Data for the task:
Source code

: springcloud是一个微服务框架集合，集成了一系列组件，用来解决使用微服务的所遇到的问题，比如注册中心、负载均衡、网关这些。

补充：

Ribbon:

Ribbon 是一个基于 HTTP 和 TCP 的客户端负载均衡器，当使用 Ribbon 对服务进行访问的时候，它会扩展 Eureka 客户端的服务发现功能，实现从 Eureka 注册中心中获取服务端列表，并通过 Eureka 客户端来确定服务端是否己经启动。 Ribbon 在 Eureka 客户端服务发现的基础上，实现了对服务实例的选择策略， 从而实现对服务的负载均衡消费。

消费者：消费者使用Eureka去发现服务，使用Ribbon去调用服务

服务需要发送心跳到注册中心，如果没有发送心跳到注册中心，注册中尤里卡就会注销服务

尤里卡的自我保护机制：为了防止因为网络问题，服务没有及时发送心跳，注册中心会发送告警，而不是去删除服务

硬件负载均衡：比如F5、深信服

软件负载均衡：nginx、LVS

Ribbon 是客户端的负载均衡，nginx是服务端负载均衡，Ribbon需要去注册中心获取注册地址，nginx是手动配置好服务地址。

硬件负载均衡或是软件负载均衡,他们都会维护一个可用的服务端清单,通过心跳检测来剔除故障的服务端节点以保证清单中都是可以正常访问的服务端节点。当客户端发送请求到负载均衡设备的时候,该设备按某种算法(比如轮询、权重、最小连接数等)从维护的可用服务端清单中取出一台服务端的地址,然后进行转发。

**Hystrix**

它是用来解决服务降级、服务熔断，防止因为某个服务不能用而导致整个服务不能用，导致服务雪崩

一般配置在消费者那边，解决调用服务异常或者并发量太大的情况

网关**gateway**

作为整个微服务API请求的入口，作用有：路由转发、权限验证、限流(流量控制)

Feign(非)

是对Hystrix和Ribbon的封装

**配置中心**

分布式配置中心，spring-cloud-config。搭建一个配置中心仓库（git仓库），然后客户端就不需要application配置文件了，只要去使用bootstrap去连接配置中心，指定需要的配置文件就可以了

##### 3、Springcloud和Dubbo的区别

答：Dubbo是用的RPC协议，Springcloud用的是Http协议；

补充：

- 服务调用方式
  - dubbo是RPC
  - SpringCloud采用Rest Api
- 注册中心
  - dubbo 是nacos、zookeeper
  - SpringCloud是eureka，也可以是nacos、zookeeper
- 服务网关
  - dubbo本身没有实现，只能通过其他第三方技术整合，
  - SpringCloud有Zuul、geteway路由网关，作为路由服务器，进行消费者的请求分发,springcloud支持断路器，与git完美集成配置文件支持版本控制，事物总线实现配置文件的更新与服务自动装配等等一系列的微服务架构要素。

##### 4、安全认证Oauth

Instructions for the task: Print the records above in full, exactly.

Your solution:
Source code

: springcloud是一个微服务框架集合，集成了一系列组件，用来解决使用微服务的所遇到的问题，比如注册中心、负载均衡、网关这些。

补充：

Ribbon:

Ribbon 是一个基于 HTTP 和 TCP 的客户端负载均衡器，当使用 Ribbon 对服务进行访问的时候，它会扩展 Eureka 客户端的服务发现功能，实现从 Eureka 注册中心中获取服务端列表，并通过 Eureka 客户端来确定服务端是否己经启动。 Ribbon 在 Eureka 客户端服务发现的基础上，实现了对服务实例的选择策略， 从而实现对服务的负载均衡消费。

消费者：消费者使用Eureka去发现服务，使用Ribbon去调用服务

服务需要发送心跳到注册中心，如果没有发送心跳到注册中心，注册中尤里卡就会注销服务

尤里卡的自我保护机制：为了防止因为网络问题，服务没有及时发送心跳，注册中心会发送告警，而不是去删除服务

硬件负载均衡：比如F5、深信服

软件负载均衡：nginx、LVS

Ribbon 是客户端的负载均衡，nginx是服务端负载均衡，Ribbon需要去注册中心获取注册地址，nginx是手动配置好服务地址。

硬件负载均衡或是软件负载均衡,他们都会维护一个可用的服务端清单,通过心跳检测来剔除故障的服务端节点以保证清单中都是可以正常访问的服务端节点。当客户端发送请求到负载均衡设备的时候,该设备按某种算法(比如轮询、权重、最小连接数等)从维护的可用服务端清单中取出一台服务端的地址,然后进行转发。

**Hystrix**

它是用来解决服务降级、服务熔断，防止因为某个服务不能用而导致整个服务不能用，导致服务雪崩

一般配置在消费者那边，解决调用服务异常或者并发量太大的情况

网关**gateway**

作为整个微服务API请求的入口，作用有：路由转发、权限验证、限流(流量控制)

Feign(非)

是对Hystrix和Ribbon的封装

**配置中心**

分布式配置中心，spring-cloud-config。搭建一个配置中心仓库（git仓库），然后客户端就不需要application配置文件了，只要去使用bootstrap去连接配置中心，指定需要的配置文件就可以了

##### 3、Springcloud和Dubbo的区别

答：Dubbo是用的RPC协议，Springcloud用的是Http协议；

补充：

- 服务调用方式
  - dubbo是RPC
  - SpringCloud采用Rest Api
- 注册中心
  - dubbo 是nacos、zookeeper
  - SpringCloud是eureka，也可以是nacos、zookeeper
- 服务网关
  - dubbo本身没有实现，只能通过其他第三方技术整合，
  - SpringCloud有Zuul、geteway路由网关，作为路由服务器，进行消费者的请求分发,springcloud支持断路器，与git完美集成配置文件支持版本控制，事物总线实现配置文件的更新与服务自动装配等等一系列的微服务架构要素。

##### 4、安全认证Oauth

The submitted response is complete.